=== Section Start ===

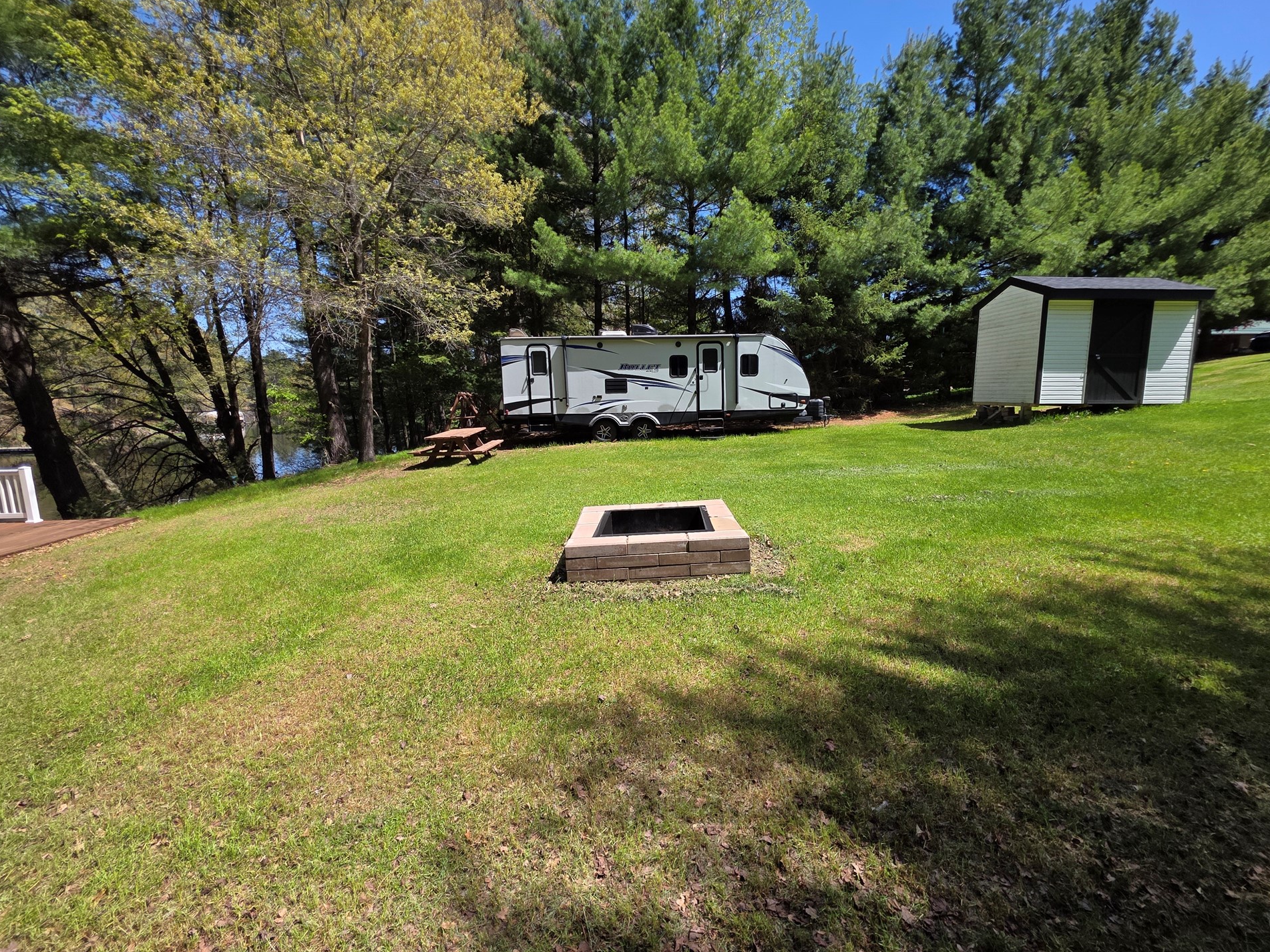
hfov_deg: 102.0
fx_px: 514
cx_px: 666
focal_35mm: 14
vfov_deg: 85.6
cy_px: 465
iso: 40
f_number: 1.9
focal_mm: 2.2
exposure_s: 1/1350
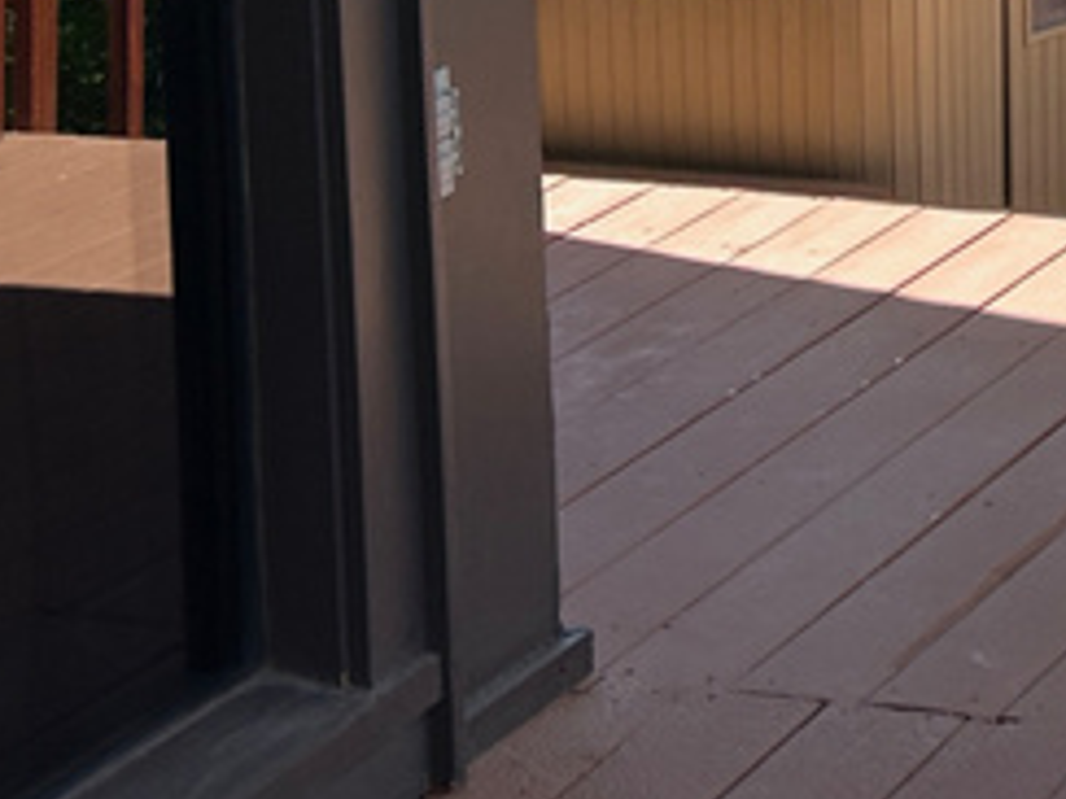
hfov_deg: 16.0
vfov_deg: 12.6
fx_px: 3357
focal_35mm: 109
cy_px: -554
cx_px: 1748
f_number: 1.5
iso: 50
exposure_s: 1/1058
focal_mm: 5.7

=== Section End ===

-- TASK --
Output all the material exactly. The pictures are to be left out.

-- RESULT FOR THIS EXERCISE --
hfov_deg: 102.0
fx_px: 514
cx_px: 666
focal_35mm: 14
vfov_deg: 85.6
cy_px: 465
iso: 40
f_number: 1.9
focal_mm: 2.2
exposure_s: 1/1350
hfov_deg: 16.0
vfov_deg: 12.6
fx_px: 3357
focal_35mm: 109
cy_px: -554
cx_px: 1748
f_number: 1.5
iso: 50
exposure_s: 1/1058
focal_mm: 5.7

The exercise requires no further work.